- [Data records]
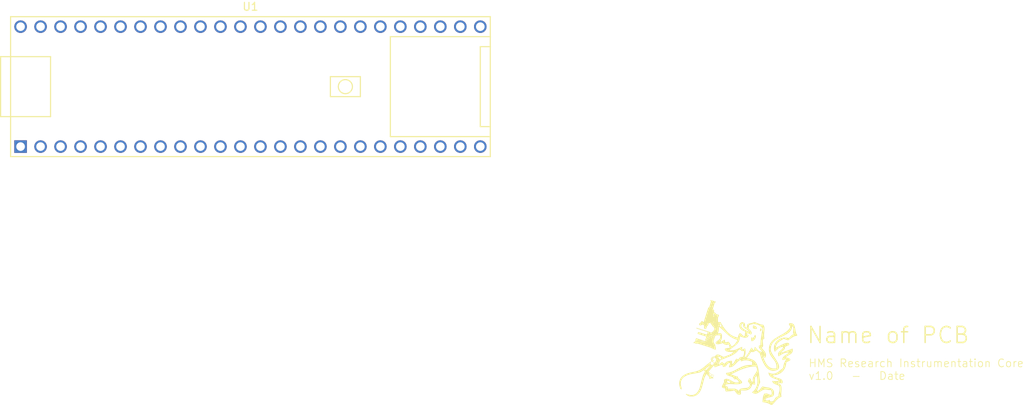
<source format=kicad_pcb>
(kicad_pcb
	(version 20240108)
	(generator "pcbnew")
	(generator_version "8.0")
	(general
		(thickness 1.6)
		(legacy_teardrops no)
	)
	(paper "USLetter")
	(title_block
		(company "HMS Research Instrumentation Core")
	)
	(layers
		(0 "F.Cu" signal)
		(31 "B.Cu" signal)
		(32 "B.Adhes" user "B.Adhesive")
		(33 "F.Adhes" user "F.Adhesive")
		(34 "B.Paste" user)
		(35 "F.Paste" user)
		(36 "B.SilkS" user "B.Silkscreen")
		(37 "F.SilkS" user "F.Silkscreen")
		(38 "B.Mask" user)
		(39 "F.Mask" user)
		(40 "Dwgs.User" user "User.Drawings")
		(41 "Cmts.User" user "User.Comments")
		(42 "Eco1.User" user "User.Eco1")
		(43 "Eco2.User" user "User.Eco2")
		(44 "Edge.Cuts" user)
		(45 "Margin" user)
		(46 "B.CrtYd" user "B.Courtyard")
		(47 "F.CrtYd" user "F.Courtyard")
		(48 "B.Fab" user)
		(49 "F.Fab" user)
		(50 "User.1" user)
		(51 "User.2" user)
		(52 "User.3" user)
		(53 "User.4" user)
		(54 "User.5" user)
		(55 "User.6" user)
		(56 "User.7" user)
		(57 "User.8" user)
		(58 "User.9" user)
	)
	(setup
		(pad_to_mask_clearance 0)
		(allow_soldermask_bridges_in_footprints no)
		(pcbplotparams
			(layerselection 0x00010fc_ffffffff)
			(plot_on_all_layers_selection 0x0000000_00000000)
			(disableapertmacros no)
			(usegerberextensions no)
			(usegerberattributes yes)
			(usegerberadvancedattributes yes)
			(creategerberjobfile yes)
			(dashed_line_dash_ratio 12.000000)
			(dashed_line_gap_ratio 3.000000)
			(svgprecision 4)
			(plotframeref no)
			(viasonmask no)
			(mode 1)
			(useauxorigin no)
			(hpglpennumber 1)
			(hpglpenspeed 20)
			(hpglpendiameter 15.000000)
			(pdf_front_fp_property_popups yes)
			(pdf_back_fp_property_popups yes)
			(dxfpolygonmode yes)
			(dxfimperialunits yes)
			(dxfusepcbnewfont yes)
			(psnegative no)
			(psa4output no)
			(plotreference yes)
			(plotvalue yes)
			(plotfptext yes)
			(plotinvisibletext no)
			(sketchpadsonfab no)
			(subtractmaskfromsilk no)
			(outputformat 1)
			(mirror no)
			(drillshape 1)
			(scaleselection 1)
			(outputdirectory "")
		)
	)
	(net 0 "")
	(net 1 "unconnected-(U1-GND-Pad34)")
	(net 2 "unconnected-(U1-GND-Pad47)")
	(net 3 "unconnected-(U1-22_A8_CTX1-Pad44)")
	(net 4 "unconnected-(U1-34_RX8-Pad26)")
	(net 5 "unconnected-(U1-30_CRX3-Pad22)")
	(net 6 "unconnected-(U1-2_OUT2-Pad4)")
	(net 7 "unconnected-(U1-5_IN2-Pad7)")
	(net 8 "unconnected-(U1-27_A13_SCK1-Pad19)")
	(net 9 "unconnected-(U1-14_A0_TX3_SPDIF_OUT-Pad36)")
	(net 10 "unconnected-(U1-39_MISO1_OUT1A-Pad31)")
	(net 11 "unconnected-(U1-26_A12_MOSI1-Pad18)")
	(net 12 "unconnected-(U1-16_A2_RX4_SCL1-Pad38)")
	(net 13 "unconnected-(U1-36_CS-Pad28)")
	(net 14 "unconnected-(U1-10_CS_MQSR-Pad12)")
	(net 15 "unconnected-(U1-31_CTX3-Pad23)")
	(net 16 "unconnected-(U1-11_MOSI_CTX1-Pad13)")
	(net 17 "unconnected-(U1-18_A4_SDA-Pad40)")
	(net 18 "unconnected-(U1-6_OUT1D-Pad8)")
	(net 19 "unconnected-(U1-28_RX7-Pad20)")
	(net 20 "unconnected-(U1-33_MCLK2-Pad25)")
	(net 21 "unconnected-(U1-19_A5_SCL-Pad41)")
	(net 22 "unconnected-(U1-40_A16-Pad32)")
	(net 23 "unconnected-(U1-17_A3_TX4_SDA1-Pad39)")
	(net 24 "unconnected-(U1-3V3-Pad15)")
	(net 25 "unconnected-(U1-3_LRCLK2-Pad5)")
	(net 26 "unconnected-(U1-3V3-Pad46)")
	(net 27 "unconnected-(U1-12_MISO_MQSL-Pad14)")
	(net 28 "unconnected-(U1-15_A1_RX3_SPDIF_IN-Pad37)")
	(net 29 "unconnected-(U1-8_TX2_IN1-Pad10)")
	(net 30 "unconnected-(U1-7_RX2_OUT1A-Pad9)")
	(net 31 "unconnected-(U1-VIN-Pad48)")
	(net 32 "unconnected-(U1-35_TX8-Pad27)")
	(net 33 "unconnected-(U1-GND-Pad1)")
	(net 34 "unconnected-(U1-41_A17-Pad33)")
	(net 35 "unconnected-(U1-20_A6_TX5_LRCLK1-Pad42)")
	(net 36 "unconnected-(U1-13_SCK_LED-Pad35)")
	(net 37 "unconnected-(U1-0_RX1_CRX2_CS1-Pad2)")
	(net 38 "unconnected-(U1-21_A7_RX5_BCLK1-Pad43)")
	(net 39 "unconnected-(U1-23_A9_CRX1_MCLK1-Pad45)")
	(net 40 "unconnected-(U1-1_TX1_CTX2_MISO1-Pad3)")
	(net 41 "unconnected-(U1-24_A10_TX6_SCL2-Pad16)")
	(net 42 "unconnected-(U1-9_OUT1C-Pad11)")
	(net 43 "unconnected-(U1-29_TX7-Pad21)")
	(net 44 "unconnected-(U1-4_BCLK2-Pad6)")
	(net 45 "unconnected-(U1-37_CS-Pad29)")
	(net 46 "unconnected-(U1-38_CS1_IN1-Pad30)")
	(net 47 "unconnected-(U1-32_OUT1B-Pad24)")
	(net 48 "unconnected-(U1-25_A11_RX6_SDA2-Pad17)")
	(footprint "RIC Logo Footprints:RIC_Logo_15mm" (layer "F.Cu") (at 137.16 112.014))
	(footprint "RIC Global Footprints:Teensy41_noInternalPins" (layer "F.Cu") (at 75.184 78.232))
	(gr_text "HMS Research Instrumentation Core\nv1.0   -   Date"
		(at 146.05 115.57 0)
		(layer "F.SilkS")
		(uuid "01ad8f1d-edd9-4cd0-b0b1-e699cd94db89")
		(effects
			(font
				(size 1 1)
				(thickness 0.1)
			)
			(justify left bottom)
		)
	)
	(gr_text "Name of PCB"
		(at 145.796 110.998 0)
		(layer "F.SilkS")
		(uuid "d9e9f509-ebd3-4d75-b32b-92be4bc97855")
		(effects
			(font
				(size 2.032 2.032)
				(thickness 0.1905)
			)
			(justify left bottom)
		)
	)
)

</source>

- [DESCRIPTION OF THE TASK] Once the line containing "(pdf_front_fp_property_popups yes)" has been located, transcribe exactly and only every line from the first line of the entries through it, excluding pictures.

- [ANSWER TO THE EXERCISE]
<source format=kicad_pcb>
(kicad_pcb
	(version 20240108)
	(generator "pcbnew")
	(generator_version "8.0")
	(general
		(thickness 1.6)
		(legacy_teardrops no)
	)
	(paper "USLetter")
	(title_block
		(company "HMS Research Instrumentation Core")
	)
	(layers
		(0 "F.Cu" signal)
		(31 "B.Cu" signal)
		(32 "B.Adhes" user "B.Adhesive")
		(33 "F.Adhes" user "F.Adhesive")
		(34 "B.Paste" user)
		(35 "F.Paste" user)
		(36 "B.SilkS" user "B.Silkscreen")
		(37 "F.SilkS" user "F.Silkscreen")
		(38 "B.Mask" user)
		(39 "F.Mask" user)
		(40 "Dwgs.User" user "User.Drawings")
		(41 "Cmts.User" user "User.Comments")
		(42 "Eco1.User" user "User.Eco1")
		(43 "Eco2.User" user "User.Eco2")
		(44 "Edge.Cuts" user)
		(45 "Margin" user)
		(46 "B.CrtYd" user "B.Courtyard")
		(47 "F.CrtYd" user "F.Courtyard")
		(48 "B.Fab" user)
		(49 "F.Fab" user)
		(50 "User.1" user)
		(51 "User.2" user)
		(52 "User.3" user)
		(53 "User.4" user)
		(54 "User.5" user)
		(55 "User.6" user)
		(56 "User.7" user)
		(57 "User.8" user)
		(58 "User.9" user)
	)
	(setup
		(pad_to_mask_clearance 0)
		(allow_soldermask_bridges_in_footprints no)
		(pcbplotparams
			(layerselection 0x00010fc_ffffffff)
			(plot_on_all_layers_selection 0x0000000_00000000)
			(disableapertmacros no)
			(usegerberextensions no)
			(usegerberattributes yes)
			(usegerberadvancedattributes yes)
			(creategerberjobfile yes)
			(dashed_line_dash_ratio 12.000000)
			(dashed_line_gap_ratio 3.000000)
			(svgprecision 4)
			(plotframeref no)
			(viasonmask no)
			(mode 1)
			(useauxorigin no)
			(hpglpennumber 1)
			(hpglpenspeed 20)
			(hpglpendiameter 15.000000)
			(pdf_front_fp_property_popups yes)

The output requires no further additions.